Attentat de Londres La piste de Birmingham
Les soupçons pèsent sur la deuxième ville britannique, accusée d’être un foyer djihadiste et d’avoir abrité le terroriste de Westminster. Et le Royaume-Uni se met de nouveau à douter de son modèle multiculturel
L’imam parle d’une voix forte, une voix brisée par l’émotion. « J’ai consacré toute ma vie à étudier le Coran, et jamais, jamais, je n’ai lu que tuer des innocents puisse conduire quiconque au paradis. Ces terroristes n’obéissent à aucune religion », martèle-t-il, adressant « pensées et condoléances » aux familles des victimes. « Nous sommes des citoyens britanniques, nous faisons partie de ce pays. Ne laissons pas ces barbares nous diviser. » Place Victoria, devant la mairie de Birmingham, ils sont des dizaines de représentants de la communauté musulmane, la mine grave, sous la large bannière « NOT IN OUR NAME » – pas d’innocents tués « en notre nom », au prétexte de l’islam. L’appel a été lancé par l’association des « musulmans contre le terrorisme » au lendemain de l’attentat de Westminster, qui a coûté la vie à quatre personnes, et en a blessé quarante autres, ce 22 mars.
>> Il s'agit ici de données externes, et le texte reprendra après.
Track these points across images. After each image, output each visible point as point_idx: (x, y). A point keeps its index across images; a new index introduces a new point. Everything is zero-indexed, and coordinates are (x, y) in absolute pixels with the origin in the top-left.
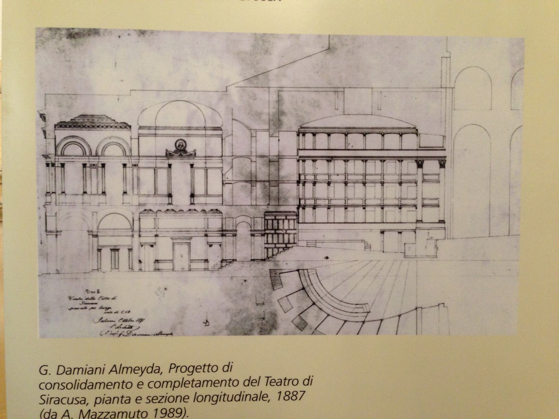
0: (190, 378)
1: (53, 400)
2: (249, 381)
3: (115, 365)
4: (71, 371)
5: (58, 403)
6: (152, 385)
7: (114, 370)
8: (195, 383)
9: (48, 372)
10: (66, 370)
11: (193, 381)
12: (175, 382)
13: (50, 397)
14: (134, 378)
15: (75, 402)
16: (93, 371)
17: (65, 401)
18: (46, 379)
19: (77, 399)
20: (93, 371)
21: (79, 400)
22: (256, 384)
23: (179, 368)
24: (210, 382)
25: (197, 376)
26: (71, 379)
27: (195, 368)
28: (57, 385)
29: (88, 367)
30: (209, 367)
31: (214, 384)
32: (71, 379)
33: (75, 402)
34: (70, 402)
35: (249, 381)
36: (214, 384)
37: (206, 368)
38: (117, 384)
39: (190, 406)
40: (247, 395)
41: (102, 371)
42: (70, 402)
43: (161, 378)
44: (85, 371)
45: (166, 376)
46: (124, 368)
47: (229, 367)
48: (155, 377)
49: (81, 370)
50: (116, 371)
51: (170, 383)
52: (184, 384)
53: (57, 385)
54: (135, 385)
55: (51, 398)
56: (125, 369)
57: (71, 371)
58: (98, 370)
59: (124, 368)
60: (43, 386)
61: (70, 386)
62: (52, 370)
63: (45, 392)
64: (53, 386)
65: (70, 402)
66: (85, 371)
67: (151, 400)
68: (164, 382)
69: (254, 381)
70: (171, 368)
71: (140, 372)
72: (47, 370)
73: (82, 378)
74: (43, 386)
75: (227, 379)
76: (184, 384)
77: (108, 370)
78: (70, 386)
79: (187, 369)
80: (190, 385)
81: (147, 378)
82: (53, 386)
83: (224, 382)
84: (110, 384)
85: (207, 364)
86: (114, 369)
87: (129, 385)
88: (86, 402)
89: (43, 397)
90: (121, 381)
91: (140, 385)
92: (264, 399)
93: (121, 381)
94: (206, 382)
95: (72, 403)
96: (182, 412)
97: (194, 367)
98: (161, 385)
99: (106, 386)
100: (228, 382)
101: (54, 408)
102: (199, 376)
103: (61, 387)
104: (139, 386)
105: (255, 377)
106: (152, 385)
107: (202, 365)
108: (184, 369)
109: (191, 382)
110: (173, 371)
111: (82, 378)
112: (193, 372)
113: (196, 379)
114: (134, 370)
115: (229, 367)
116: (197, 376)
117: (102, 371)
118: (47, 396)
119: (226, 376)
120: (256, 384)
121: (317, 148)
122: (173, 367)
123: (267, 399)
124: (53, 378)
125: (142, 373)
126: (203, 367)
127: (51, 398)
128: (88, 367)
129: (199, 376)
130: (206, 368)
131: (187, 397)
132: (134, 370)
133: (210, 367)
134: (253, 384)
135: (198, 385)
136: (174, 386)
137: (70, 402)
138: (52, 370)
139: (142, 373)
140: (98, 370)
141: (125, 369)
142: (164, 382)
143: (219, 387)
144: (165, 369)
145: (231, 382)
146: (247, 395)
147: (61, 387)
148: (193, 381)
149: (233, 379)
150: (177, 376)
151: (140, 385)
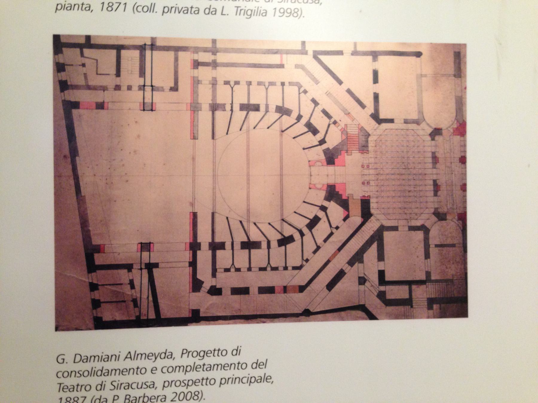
0: (201, 363)
1: (123, 386)
2: (257, 364)
3: (130, 352)
4: (87, 359)
5: (128, 388)
6: (165, 370)
7: (129, 356)
8: (205, 367)
9: (65, 362)
10: (83, 358)
11: (204, 365)
12: (187, 366)
13: (120, 383)
14: (148, 364)
15: (144, 386)
16: (109, 358)
17: (134, 386)
18: (63, 367)
19: (147, 384)
20: (109, 358)
21: (148, 384)
22: (264, 367)
23: (191, 353)
24: (220, 366)
25: (208, 361)
26: (87, 366)
27: (206, 353)
28: (73, 374)
29: (104, 355)
30: (218, 352)
31: (223, 367)
32: (87, 366)
33: (144, 386)
34: (139, 386)
35: (257, 364)
36: (223, 367)
37: (216, 352)
38: (132, 371)
39: (206, 389)
40: (236, 378)
41: (117, 358)
42: (139, 387)
43: (174, 363)
44: (101, 359)
45: (179, 361)
46: (138, 355)
47: (237, 351)
48: (168, 362)
49: (97, 358)
50: (131, 358)
51: (182, 368)
52: (195, 368)
53: (73, 374)
54: (149, 370)
55: (121, 384)
56: (140, 356)
57: (87, 359)
58: (114, 357)
59: (138, 355)
60: (60, 375)
61: (86, 374)
62: (69, 358)
63: (62, 380)
64: (70, 374)
65: (139, 387)
66: (101, 359)
67: (167, 384)
68: (176, 367)
69: (262, 364)
70: (183, 354)
71: (153, 358)
72: (64, 359)
73: (98, 365)
74: (60, 375)
75: (236, 363)
76: (195, 368)
77: (122, 357)
78: (86, 374)
79: (198, 354)
80: (201, 369)
81: (160, 363)
82: (70, 374)
83: (132, 371)
84: (227, 365)
85: (217, 349)
86: (129, 356)
87: (143, 371)
88: (155, 387)
89: (114, 383)
90: (135, 368)
91: (153, 370)
92: (268, 380)
93: (135, 368)
94: (216, 366)
95: (141, 388)
96: (197, 395)
97: (204, 352)
98: (174, 369)
99: (122, 372)
100: (136, 370)
101: (73, 395)
102: (209, 360)
103: (78, 375)
104: (153, 372)
105: (262, 360)
106: (165, 370)
107: (212, 349)
108: (195, 354)
109: (202, 367)
110: (185, 356)
111: (98, 365)
112: (204, 356)
113: (206, 364)
114: (147, 356)
115: (237, 351)
116: (208, 361)
117: (117, 358)
118: (118, 382)
119: (235, 360)
120: (264, 367)
121: (154, 92)
122: (185, 352)
123: (271, 381)
124: (70, 366)
125: (156, 358)
126: (213, 352)
127: (121, 384)
128: (104, 355)
129: (209, 360)
130: (216, 352)
131: (269, 378)
132: (147, 356)
133: (220, 352)
134: (261, 367)
135: (208, 369)
136: (186, 371)
137: (139, 386)
138: (69, 358)
139: (156, 358)
140: (114, 357)
141: (140, 356)
142: (176, 367)
143: (127, 376)
144: (177, 354)
145: (239, 365)
146: (236, 378)
147: (78, 375)
148: (204, 365)
149: (140, 367)
150: (188, 361)
151: (153, 370)
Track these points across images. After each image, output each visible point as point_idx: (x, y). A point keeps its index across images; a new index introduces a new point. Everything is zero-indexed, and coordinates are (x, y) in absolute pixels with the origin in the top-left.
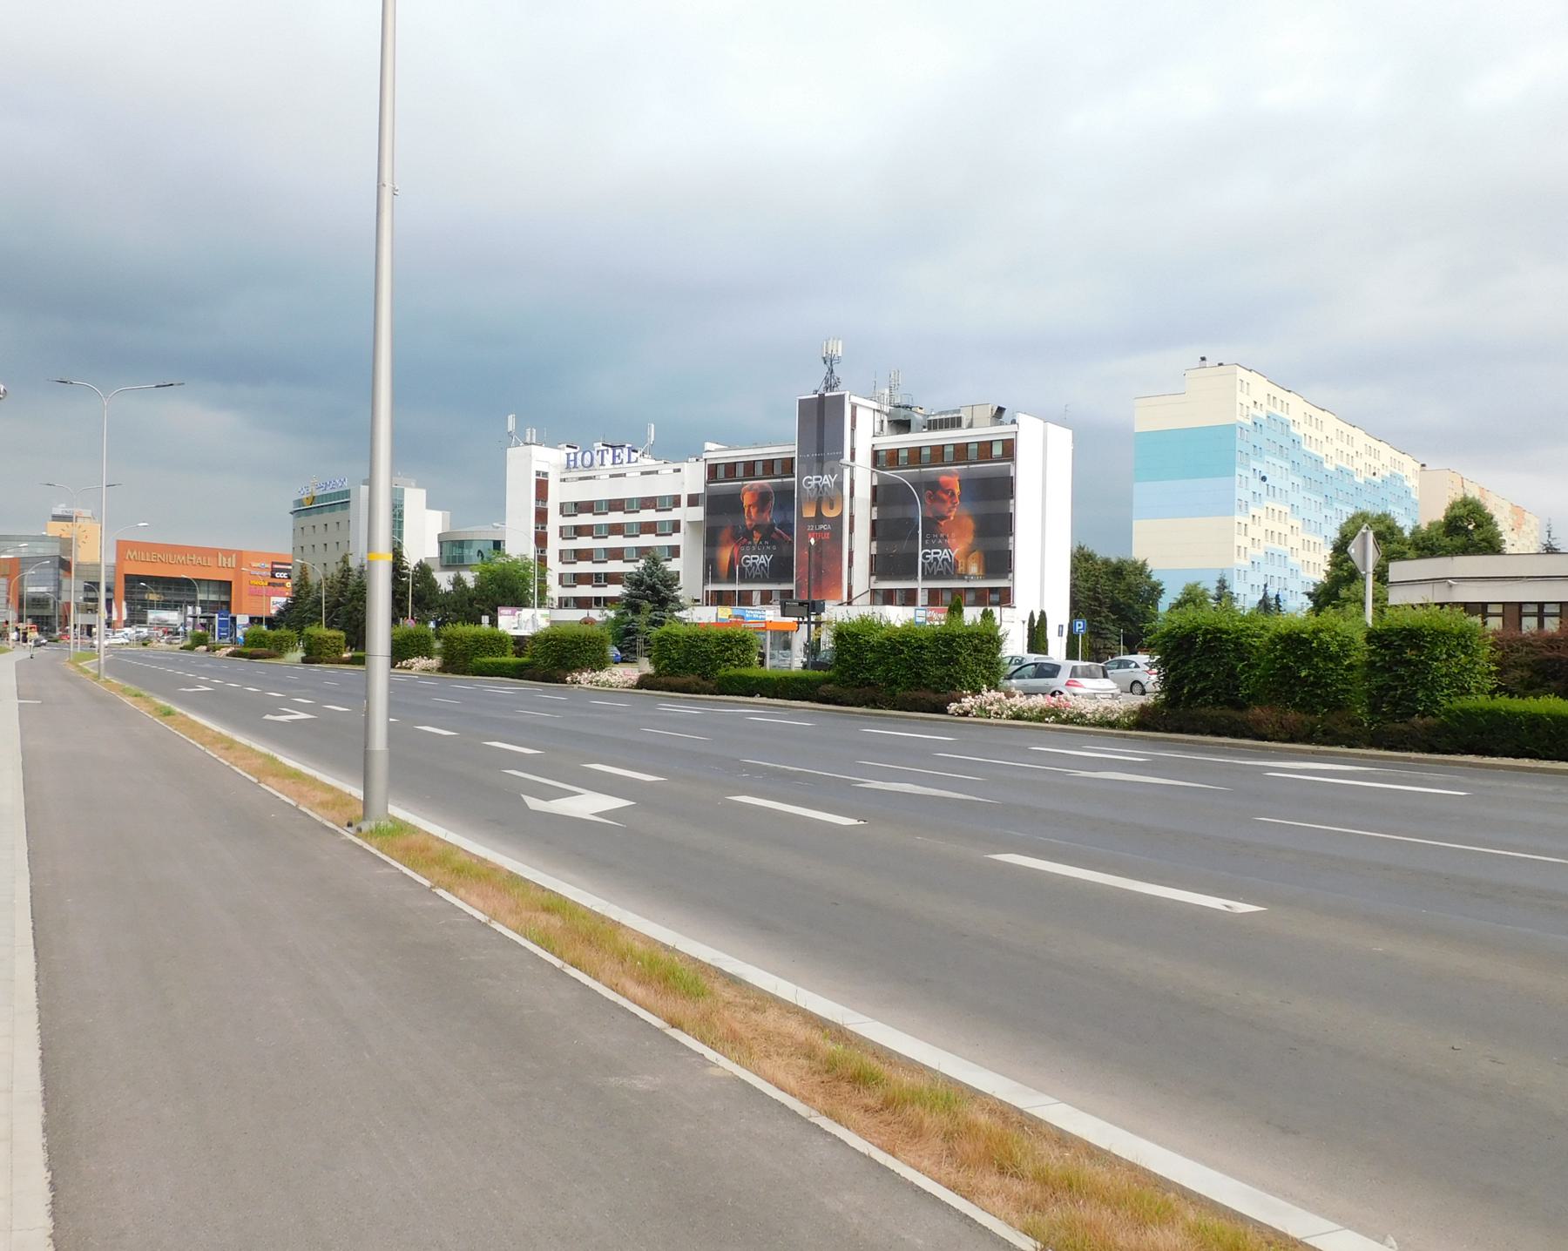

L’attaque revendiquée par Daech, via son agence de presse Amaq, est la plus meurtrière en Grande-Bretagne depuis les attentats du métro de Londres en 2005, qui avaient fait 52 morts. Ce samedi midi, sous ce premier soleil printanier, femmes en hijab, hommes en kamis, beaucoup sont venus en famille dire leur peine et leur colère. « Nous sommes dévastés », soupire Nursat, 37 ans, originaire du Pakistan, venue avec sa fille de 18 ans et sa mère. « Nous aimons profondément ce pays qui nous accueille et nous respecte », disent-elles. « Nous faisons partie de cette communauté et nous souffrons aujourd’hui avec elle. Nous pleurons avec la famille de ce policier tué alors qu’il était là pour nous protéger. Celui qui a commis ces atrocités n’a aucune excuse », renchérit Fatima, jeune juriste en jilbab. Il est temps que « l’islam se remette en question », ajoute-t-elle. La jeune femme aux yeux cernés confie avoir retenu son souffle en apprenant ce qui se passait à Londres, et prié aussi. Pourvu que le coupable ne soit pas, encore, un musulman. Pourvu qu’il n’ait rien à voir avec Birmingham…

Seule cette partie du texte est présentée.